Stored items:

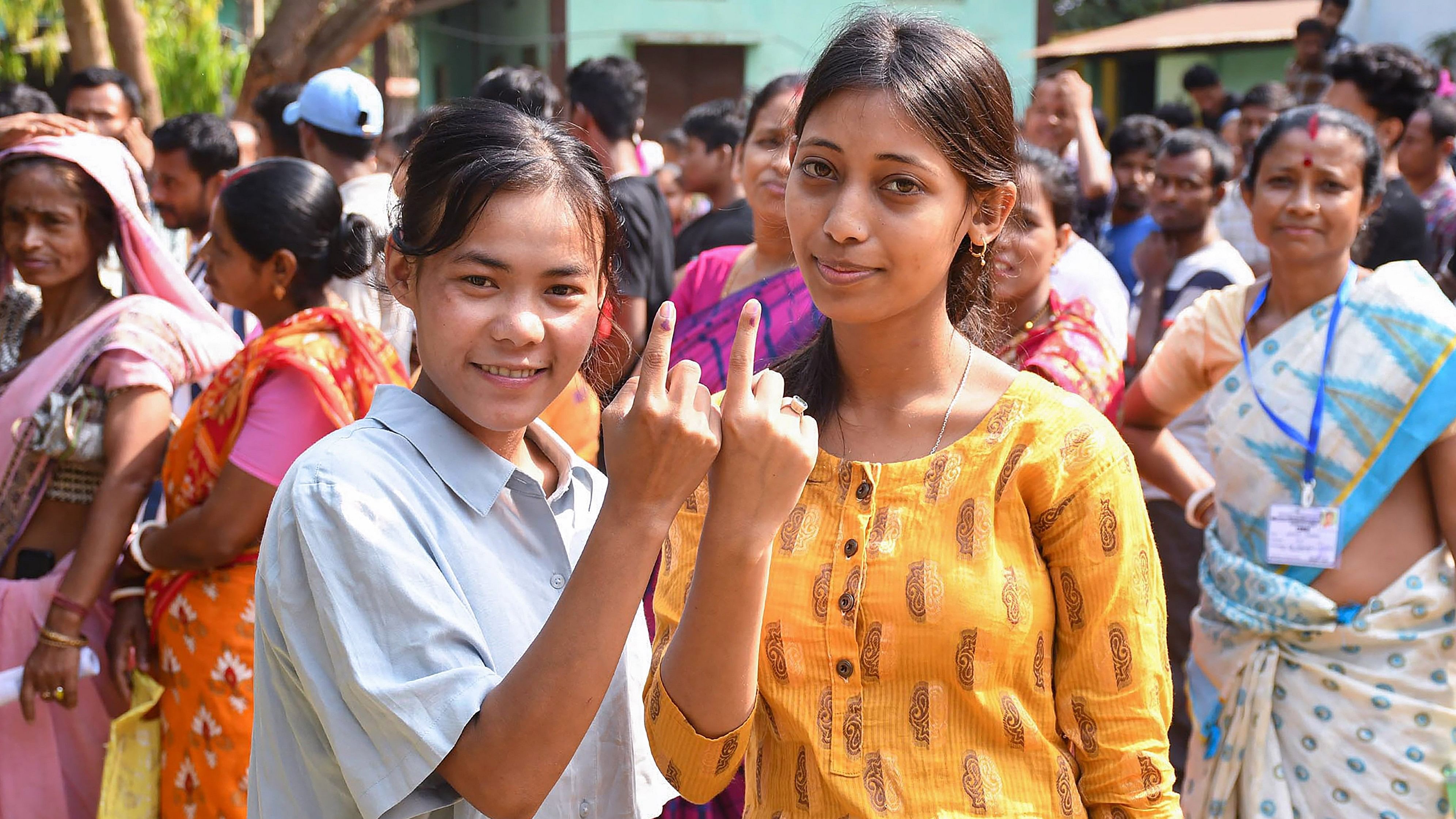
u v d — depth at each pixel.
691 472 1.29
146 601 2.98
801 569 1.58
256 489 2.70
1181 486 3.13
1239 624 2.77
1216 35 14.63
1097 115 8.45
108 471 2.93
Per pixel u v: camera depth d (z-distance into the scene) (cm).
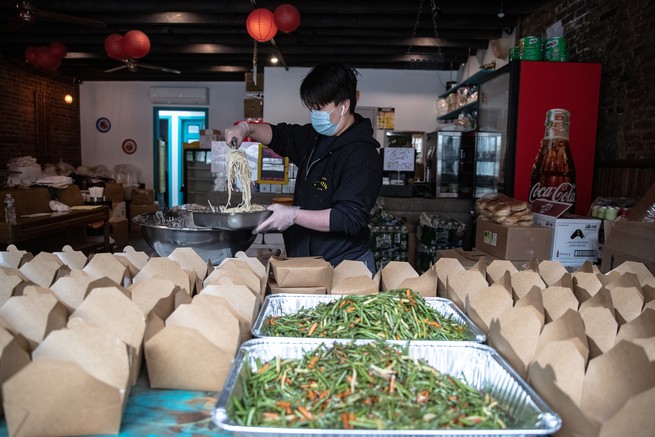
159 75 984
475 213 467
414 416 90
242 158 221
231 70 883
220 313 113
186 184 861
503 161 405
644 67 338
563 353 96
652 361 90
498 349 116
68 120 1007
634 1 348
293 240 216
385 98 789
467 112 642
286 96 802
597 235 270
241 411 90
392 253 470
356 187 189
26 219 436
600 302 132
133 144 1048
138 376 111
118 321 111
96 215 540
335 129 201
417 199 507
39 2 549
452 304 150
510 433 81
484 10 525
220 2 542
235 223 177
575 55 432
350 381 99
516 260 268
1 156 819
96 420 88
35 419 86
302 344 115
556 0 469
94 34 679
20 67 855
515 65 377
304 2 534
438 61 655
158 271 149
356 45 711
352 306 137
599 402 92
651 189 232
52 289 130
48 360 85
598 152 394
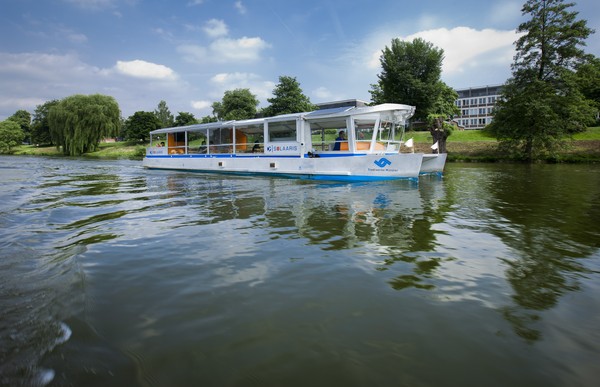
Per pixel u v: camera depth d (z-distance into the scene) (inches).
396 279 158.9
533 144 1371.8
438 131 1333.7
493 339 110.4
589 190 496.7
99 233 247.9
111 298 138.0
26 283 153.0
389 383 89.3
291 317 123.3
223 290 146.5
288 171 714.2
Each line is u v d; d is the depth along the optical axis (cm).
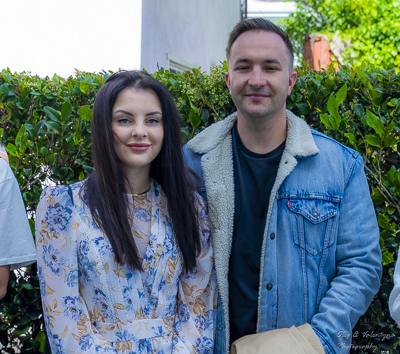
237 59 209
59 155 275
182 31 619
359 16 772
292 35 905
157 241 197
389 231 261
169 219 204
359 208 213
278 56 206
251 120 211
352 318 205
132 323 190
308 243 211
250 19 215
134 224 199
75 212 193
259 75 205
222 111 274
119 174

- Goal of the exercise: Find out how many lines in the data above hold the word "pixel". Write only the number.

- Exercise response: 3